Santore arrived at Coca-Cola in 2012—her husband, a pediatric surgeon, was beginning his fellowship at Emory, and they planned to move back to NYC shortly after he finished. Santore remembers thinking, “If we’re only going to be here in Atlanta for two years, I have to work at Coke. I’m a big fan of their work and their creative thought leadership. I wanted to figure out their secret, thinking of it like a two-year master’s program in marketing completely opposite from my previous work in startups.” Instead, they both enjoyed the south so much—and excelled at their jobs so much—that they’re still there, five years later.
“It’s very difficult to move into a 100-plus-year-old company like Coca-Cola and be the marketer that she is,” says Sam Laposata, part-time lecturer in accounting, business, economics and finance whom Santore recalls as a mentor. “If I were starting a business, I would hire Kate. I’m not even sure for what, just to have her there, because she’s such a hardworking, bright, innovative person.”
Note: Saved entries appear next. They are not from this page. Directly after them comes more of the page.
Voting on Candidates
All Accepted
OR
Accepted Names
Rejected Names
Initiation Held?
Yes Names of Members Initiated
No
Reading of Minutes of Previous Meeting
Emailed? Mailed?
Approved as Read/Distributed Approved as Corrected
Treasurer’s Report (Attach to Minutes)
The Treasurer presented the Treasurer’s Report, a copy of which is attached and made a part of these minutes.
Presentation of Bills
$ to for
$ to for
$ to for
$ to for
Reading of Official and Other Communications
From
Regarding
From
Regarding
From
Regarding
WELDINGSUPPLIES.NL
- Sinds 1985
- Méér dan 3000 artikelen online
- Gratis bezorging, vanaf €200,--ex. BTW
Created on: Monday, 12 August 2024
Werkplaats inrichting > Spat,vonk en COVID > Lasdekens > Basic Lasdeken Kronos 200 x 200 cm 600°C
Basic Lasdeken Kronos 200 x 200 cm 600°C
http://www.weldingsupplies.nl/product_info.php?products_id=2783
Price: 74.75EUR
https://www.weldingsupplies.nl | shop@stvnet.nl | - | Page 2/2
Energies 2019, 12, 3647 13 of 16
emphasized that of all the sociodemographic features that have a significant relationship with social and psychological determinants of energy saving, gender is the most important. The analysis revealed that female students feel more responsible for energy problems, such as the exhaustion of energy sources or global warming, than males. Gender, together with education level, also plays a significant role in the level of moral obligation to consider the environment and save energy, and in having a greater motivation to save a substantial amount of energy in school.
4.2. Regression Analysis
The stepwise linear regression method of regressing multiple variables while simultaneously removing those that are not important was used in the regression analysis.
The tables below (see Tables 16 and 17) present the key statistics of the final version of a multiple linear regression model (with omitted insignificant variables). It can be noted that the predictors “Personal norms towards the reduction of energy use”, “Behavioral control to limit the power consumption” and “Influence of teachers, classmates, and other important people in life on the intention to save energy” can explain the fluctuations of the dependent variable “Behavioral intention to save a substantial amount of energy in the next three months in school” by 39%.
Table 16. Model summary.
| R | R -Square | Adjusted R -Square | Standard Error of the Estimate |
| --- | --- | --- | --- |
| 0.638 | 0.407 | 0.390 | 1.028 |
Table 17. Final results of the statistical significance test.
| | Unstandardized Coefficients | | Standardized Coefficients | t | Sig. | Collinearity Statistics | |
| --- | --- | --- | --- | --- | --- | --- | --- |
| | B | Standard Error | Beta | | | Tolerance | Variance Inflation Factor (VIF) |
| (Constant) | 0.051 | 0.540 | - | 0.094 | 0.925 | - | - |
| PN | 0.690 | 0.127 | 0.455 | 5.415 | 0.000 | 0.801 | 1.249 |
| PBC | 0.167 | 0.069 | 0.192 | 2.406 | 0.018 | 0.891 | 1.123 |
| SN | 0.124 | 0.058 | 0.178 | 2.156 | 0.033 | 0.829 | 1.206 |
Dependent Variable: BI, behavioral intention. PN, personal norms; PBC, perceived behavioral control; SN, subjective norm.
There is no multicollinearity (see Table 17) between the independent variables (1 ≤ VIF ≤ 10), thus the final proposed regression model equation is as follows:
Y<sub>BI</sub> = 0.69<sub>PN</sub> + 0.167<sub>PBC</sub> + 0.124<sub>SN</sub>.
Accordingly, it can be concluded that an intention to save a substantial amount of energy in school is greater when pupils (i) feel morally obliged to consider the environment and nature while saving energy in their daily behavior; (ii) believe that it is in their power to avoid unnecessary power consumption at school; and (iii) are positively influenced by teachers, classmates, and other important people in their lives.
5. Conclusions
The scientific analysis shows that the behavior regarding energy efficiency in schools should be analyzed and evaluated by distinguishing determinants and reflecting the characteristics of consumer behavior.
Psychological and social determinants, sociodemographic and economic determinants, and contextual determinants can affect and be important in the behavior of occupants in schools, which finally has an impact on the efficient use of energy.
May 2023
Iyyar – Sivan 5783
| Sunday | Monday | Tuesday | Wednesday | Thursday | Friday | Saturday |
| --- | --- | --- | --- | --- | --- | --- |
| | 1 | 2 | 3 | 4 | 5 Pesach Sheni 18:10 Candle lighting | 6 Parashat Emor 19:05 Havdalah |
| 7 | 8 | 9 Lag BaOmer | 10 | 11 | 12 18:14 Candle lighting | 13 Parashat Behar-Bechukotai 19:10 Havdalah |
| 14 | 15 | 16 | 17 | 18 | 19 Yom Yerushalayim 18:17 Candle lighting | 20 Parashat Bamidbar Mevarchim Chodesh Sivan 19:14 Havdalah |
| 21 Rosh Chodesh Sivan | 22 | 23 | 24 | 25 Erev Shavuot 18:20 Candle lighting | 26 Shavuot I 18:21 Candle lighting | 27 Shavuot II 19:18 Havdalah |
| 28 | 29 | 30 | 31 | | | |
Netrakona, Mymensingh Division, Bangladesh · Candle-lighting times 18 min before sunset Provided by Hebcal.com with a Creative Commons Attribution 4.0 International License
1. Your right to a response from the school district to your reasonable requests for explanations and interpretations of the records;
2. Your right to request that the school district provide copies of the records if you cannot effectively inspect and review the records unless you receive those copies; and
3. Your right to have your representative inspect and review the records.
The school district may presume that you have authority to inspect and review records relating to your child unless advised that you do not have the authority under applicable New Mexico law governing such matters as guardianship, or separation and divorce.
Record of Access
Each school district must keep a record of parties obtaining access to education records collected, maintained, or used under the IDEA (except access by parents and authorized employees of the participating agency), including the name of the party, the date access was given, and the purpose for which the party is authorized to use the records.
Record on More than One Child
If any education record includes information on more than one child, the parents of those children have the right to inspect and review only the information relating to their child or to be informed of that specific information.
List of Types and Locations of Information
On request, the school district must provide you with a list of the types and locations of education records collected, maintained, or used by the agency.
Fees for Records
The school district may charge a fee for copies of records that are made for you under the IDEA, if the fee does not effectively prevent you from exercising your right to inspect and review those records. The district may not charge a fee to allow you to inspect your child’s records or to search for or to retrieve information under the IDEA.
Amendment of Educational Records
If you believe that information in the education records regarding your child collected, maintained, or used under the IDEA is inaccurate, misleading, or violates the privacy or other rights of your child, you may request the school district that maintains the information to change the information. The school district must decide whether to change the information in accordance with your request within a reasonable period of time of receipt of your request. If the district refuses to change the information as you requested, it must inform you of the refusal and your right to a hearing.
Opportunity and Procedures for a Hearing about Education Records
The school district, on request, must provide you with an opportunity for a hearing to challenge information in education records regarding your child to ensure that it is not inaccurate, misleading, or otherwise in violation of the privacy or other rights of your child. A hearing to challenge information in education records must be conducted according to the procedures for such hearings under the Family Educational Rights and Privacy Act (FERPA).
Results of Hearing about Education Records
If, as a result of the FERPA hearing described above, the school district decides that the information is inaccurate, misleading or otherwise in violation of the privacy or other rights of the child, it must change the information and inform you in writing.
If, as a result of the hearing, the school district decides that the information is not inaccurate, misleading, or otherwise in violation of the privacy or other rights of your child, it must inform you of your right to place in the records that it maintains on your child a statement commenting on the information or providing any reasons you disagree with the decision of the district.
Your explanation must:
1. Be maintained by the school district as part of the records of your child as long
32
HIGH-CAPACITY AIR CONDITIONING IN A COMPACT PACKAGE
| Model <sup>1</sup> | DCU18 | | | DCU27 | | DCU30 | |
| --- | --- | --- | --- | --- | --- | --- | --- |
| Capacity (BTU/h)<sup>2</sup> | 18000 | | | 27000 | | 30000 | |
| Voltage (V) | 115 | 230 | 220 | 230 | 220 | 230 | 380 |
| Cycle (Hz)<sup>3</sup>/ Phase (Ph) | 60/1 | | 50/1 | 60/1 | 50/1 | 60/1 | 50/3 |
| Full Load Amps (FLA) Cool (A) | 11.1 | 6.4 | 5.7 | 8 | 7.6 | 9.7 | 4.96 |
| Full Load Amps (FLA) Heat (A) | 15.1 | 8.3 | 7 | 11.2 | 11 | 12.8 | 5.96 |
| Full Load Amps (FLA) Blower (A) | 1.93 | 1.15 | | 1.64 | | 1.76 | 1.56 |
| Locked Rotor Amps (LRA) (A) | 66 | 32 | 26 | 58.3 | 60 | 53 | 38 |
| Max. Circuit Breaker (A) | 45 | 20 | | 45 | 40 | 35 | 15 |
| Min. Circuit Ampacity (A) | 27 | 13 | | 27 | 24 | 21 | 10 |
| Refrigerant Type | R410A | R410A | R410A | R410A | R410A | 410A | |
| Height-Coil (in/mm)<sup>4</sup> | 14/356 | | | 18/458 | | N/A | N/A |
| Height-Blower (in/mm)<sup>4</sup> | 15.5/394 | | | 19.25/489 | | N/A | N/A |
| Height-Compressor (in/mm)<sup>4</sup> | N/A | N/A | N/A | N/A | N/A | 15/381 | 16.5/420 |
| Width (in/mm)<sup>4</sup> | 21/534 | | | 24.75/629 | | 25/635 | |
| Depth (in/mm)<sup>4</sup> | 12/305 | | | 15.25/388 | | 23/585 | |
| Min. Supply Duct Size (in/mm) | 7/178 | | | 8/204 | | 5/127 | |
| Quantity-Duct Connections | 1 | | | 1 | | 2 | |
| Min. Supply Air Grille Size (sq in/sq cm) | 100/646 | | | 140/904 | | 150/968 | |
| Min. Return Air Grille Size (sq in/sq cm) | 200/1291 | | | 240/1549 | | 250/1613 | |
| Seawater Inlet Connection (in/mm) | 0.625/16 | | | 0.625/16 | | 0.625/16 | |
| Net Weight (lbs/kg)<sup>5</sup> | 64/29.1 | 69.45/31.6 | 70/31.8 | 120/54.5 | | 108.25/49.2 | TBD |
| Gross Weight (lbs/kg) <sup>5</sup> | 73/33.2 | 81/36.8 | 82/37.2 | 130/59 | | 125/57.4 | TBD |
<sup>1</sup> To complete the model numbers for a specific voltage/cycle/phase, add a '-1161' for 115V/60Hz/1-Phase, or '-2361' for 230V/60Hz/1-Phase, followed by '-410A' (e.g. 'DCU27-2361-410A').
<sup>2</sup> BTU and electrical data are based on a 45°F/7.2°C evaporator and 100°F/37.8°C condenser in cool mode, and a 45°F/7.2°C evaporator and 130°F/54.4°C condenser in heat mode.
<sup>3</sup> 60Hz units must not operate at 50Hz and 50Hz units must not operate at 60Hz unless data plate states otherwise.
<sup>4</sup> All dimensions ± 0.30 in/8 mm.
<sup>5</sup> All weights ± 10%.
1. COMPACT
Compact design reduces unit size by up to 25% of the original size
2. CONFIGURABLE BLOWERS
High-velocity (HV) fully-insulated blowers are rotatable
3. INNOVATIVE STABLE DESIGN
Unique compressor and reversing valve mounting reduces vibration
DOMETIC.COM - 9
When Santore was a student, she says, her rapport with Laposata extended beyond the classroom. “We’d go to lunch once a month and talk about current business challenges,” she says. “He encouraged me to push, to think differently and not accept the status quo, which prepared me for some things I would encounter working in both the startup and corporate world.”
“That’s one of the benefits of Muhlenberg,” she adds. “My husband and I have some SEC jealousy, but I don’t know if many of those students had the opportunity to have lunch monthly with one of their professors.”